I've been trying to nut this out, but I'm stumped... I've tried to extrapolate the commands I found at How to replace epoch timestamps in a file with other formats?, but I'm can't get it yet.

My system has a command to read values from a database, one of the values I can read is in epoch time format:

[user@Dreadnaught config]# dbviewer -t Isagraf5.Resource._1.CompileDate

If I manually copy the result to the date command, it works fine:

[user@Dreadnaught config]$ date -d@1488303650
Tue Feb 28 17:40:50 UTC 2017

I want to get this as a single command (so I can just add it to my alias list instead of having to load a sh script). I've tried all sorts of ways to pipe the result from the first command to the second, but I can't figure it out. What am I missing?

From the other referenced question, I've managed to join the result from the dbviwer query onto the date command, but not execute it.

[user@Dreadnaught config]$ dbviewer -t Isagraf5.Resource._1.CompileDate | sed 's/^//; s/\([0-9]\{10\}\)/date -d @\1/;s/$//'
date -d @1488303650
[user@Dreadnaught config]$ . dbviewer -t Isagraf5.Resource._1.CompileDate | sed 's/^//; s/\([0-9]\{10\}\)/date -d @\1/;s/$//'
-ash: /usr/bin/dbviewer: line 1: syntax error: unexpected "("

Thanks for your help...

1 Answer 1

alias dbdate='date -d@"$( dbviewer -t Isagraf5.Resource._1.CompileDate )"'

You should now be able to use dbdate as an alias for

date -d@"$( dbviewer -t Isagraf5.Resource._1.CompileDate )"
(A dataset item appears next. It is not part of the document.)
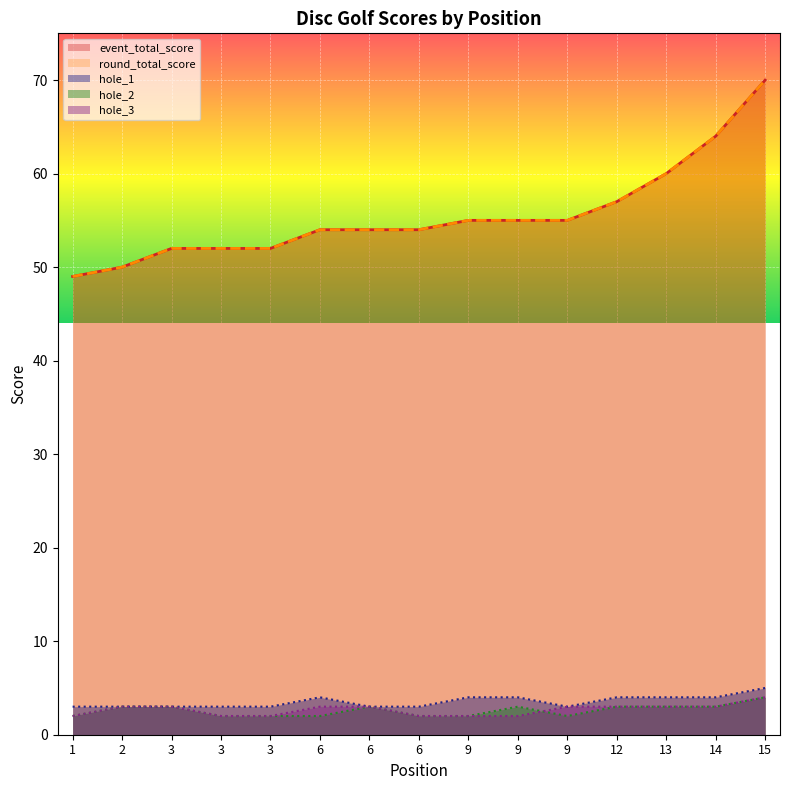

Is it true that hole_2 equals 5 at 12?

False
This command will run dbviewer -t Isagraf5.Resource._1.CompileDate and call date with its output inserted after the @.

$(...) is a command substitution. It will be substituted by the output of the command inside the $(...).

  • Brilliant, thanks! The combination of ' and " and substituting instead of piping is what I was missing. Works perfectly, thanks.